## EXERCISE REQUIREMENTS
Every line with the string "front" should be copied from the data.

──────── DATASET EXTRACT ────────

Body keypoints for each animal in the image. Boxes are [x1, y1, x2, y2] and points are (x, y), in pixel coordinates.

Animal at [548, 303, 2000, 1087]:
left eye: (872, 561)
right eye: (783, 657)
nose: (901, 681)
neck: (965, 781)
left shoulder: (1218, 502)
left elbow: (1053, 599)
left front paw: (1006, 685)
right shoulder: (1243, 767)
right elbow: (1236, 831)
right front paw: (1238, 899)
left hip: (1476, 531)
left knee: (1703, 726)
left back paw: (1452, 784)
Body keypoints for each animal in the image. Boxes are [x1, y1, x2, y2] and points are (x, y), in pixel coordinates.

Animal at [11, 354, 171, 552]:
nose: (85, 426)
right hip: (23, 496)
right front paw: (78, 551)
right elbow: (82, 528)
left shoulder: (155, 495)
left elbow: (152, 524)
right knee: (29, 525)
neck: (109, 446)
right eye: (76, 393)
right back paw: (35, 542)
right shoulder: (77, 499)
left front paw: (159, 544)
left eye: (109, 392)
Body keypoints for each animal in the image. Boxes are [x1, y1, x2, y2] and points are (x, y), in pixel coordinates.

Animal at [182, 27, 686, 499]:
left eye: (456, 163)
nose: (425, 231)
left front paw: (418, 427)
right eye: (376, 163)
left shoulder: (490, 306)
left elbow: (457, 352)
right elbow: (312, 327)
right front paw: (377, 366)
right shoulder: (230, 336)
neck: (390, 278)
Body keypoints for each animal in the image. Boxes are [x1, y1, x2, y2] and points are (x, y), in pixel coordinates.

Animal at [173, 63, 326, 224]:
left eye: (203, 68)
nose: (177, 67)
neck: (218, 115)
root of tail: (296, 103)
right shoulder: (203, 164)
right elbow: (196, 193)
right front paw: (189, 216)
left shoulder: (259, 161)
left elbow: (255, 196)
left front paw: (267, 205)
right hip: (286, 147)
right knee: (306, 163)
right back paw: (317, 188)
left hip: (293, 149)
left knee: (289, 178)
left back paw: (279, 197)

────────
──────── DATASET EXTRACT ────────

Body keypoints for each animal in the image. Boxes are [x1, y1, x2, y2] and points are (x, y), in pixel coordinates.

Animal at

────────

## RESULT OF THIS EXERCISE
left front paw: (1006, 685)
right front paw: (1238, 899)
right front paw: (78, 551)
left front paw: (159, 544)
left front paw: (418, 427)
right front paw: (377, 366)
right front paw: (189, 216)
left front paw: (267, 205)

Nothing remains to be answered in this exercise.